Stored data entries
════════════════════
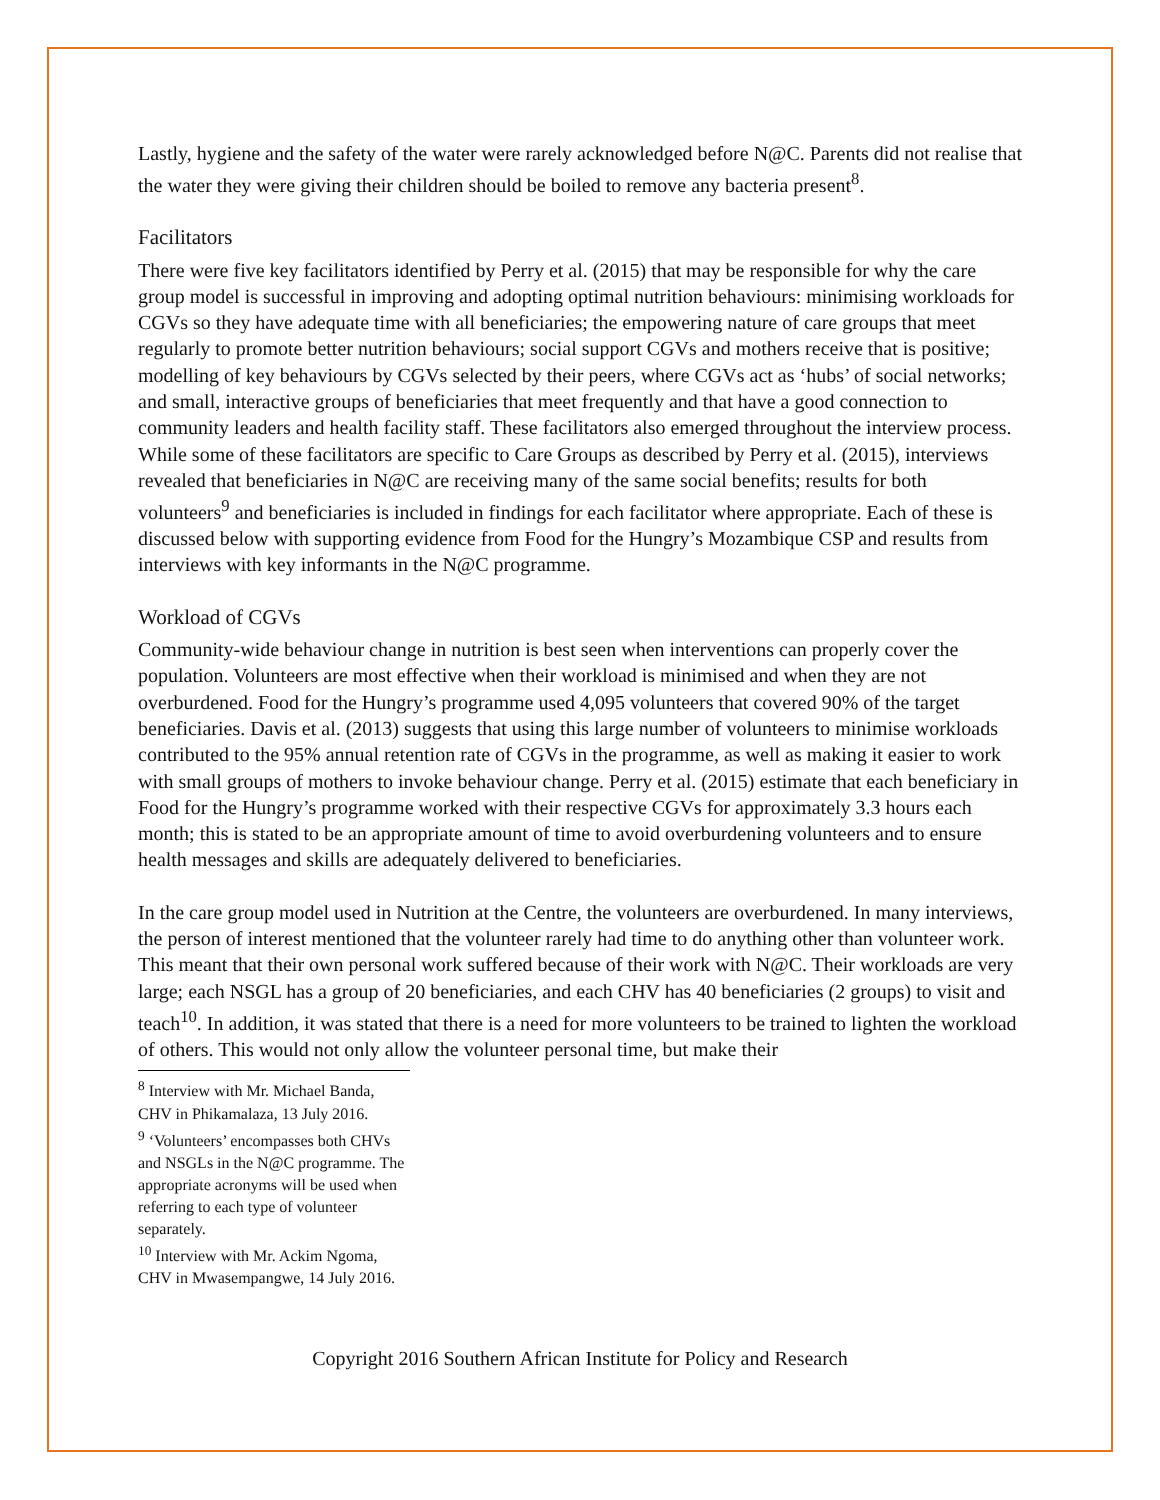Lastly, hygiene and the safety of the water were rarely acknowledged before N@C. Parents did not realise that the water they were giving their children should be boiled to remove any bacteria present<sup>8</sup>.
Facilitators
There were five key facilitators identified by Perry et al. (2015) that may be responsible for why the care group model is successful in improving and adopting optimal nutrition behaviours: minimising workloads for CGVs so they have adequate time with all beneficiaries; the empowering nature of care groups that meet regularly to promote better nutrition behaviours; social support CGVs and mothers receive that is positive; modelling of key behaviours by CGVs selected by their peers, where CGVs act as ‘hubs’ of social networks; and small, interactive groups of beneficiaries that meet frequently and that have a good connection to community leaders and health facility staff. These facilitators also emerged throughout the interview process. While some of these facilitators are specific to Care Groups as described by Perry et al. (2015), interviews revealed that beneficiaries in N@C are receiving many of the same social benefits; results for both volunteers<sup>9</sup> and beneficiaries is included in findings for each facilitator where appropriate. Each of these is discussed below with supporting evidence from Food for the Hungry’s Mozambique CSP and results from interviews with key informants in the N@C programme.
Workload of CGVs
Community-wide behaviour change in nutrition is best seen when interventions can properly cover the population. Volunteers are most effective when their workload is minimised and when they are not overburdened. Food for the Hungry’s programme used 4,095 volunteers that covered 90% of the target beneficiaries. Davis et al. (2013) suggests that using this large number of volunteers to minimise workloads contributed to the 95% annual retention rate of CGVs in the programme, as well as making it easier to work with small groups of mothers to invoke behaviour change. Perry et al. (2015) estimate that each beneficiary in Food for the Hungry’s programme worked with their respective CGVs for approximately 3.3 hours each month; this is stated to be an appropriate amount of time to avoid overburdening volunteers and to ensure health messages and skills are adequately delivered to beneficiaries.
In the care group model used in Nutrition at the Centre, the volunteers are overburdened. In many interviews, the person of interest mentioned that the volunteer rarely had time to do anything other than volunteer work. This meant that their own personal work suffered because of their work with N@C. Their workloads are very large; each NSGL has a group of 20 beneficiaries, and each CHV has 40 beneficiaries (2 groups) to visit and teach<sup>10</sup>. In addition, it was stated that there is a need for more volunteers to be trained to lighten the workload of others. This would not only allow the volunteer personal time, but make their
<sup>8</sup> Interview with Mr. Michael Banda, CHV in Phikamalaza, 13 July 2016.
<sup>9</sup> ‘Volunteers’ encompasses both CHVs and NSGLs in the N@C programme. The appropriate acronyms will be used when referring to each type of volunteer separately.
<sup>10</sup> Interview with Mr. Ackim Ngoma, CHV in Mwasempangwe, 14 July 2016.
Copyright 2016 Southern African Institute for Policy and Research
════════════════════
TASK TO COMPLETE: Looking at the records above, return exactly the lines from the line with "<sup>9</sup> ‘Volunteers’ encompasses" to the line with "<sup>10</sup> Interview with", both ends included.

RESULT FOR THIS EXERCISE:
<sup>9</sup> ‘Volunteers’ encompasses both CHVs and NSGLs in the N@C programme. The appropriate acronyms will be used when referring to each type of volunteer separately.
<sup>10</sup> Interview with Mr. Ackim Ngoma, CHV in Mwasempangwe, 14 July 2016.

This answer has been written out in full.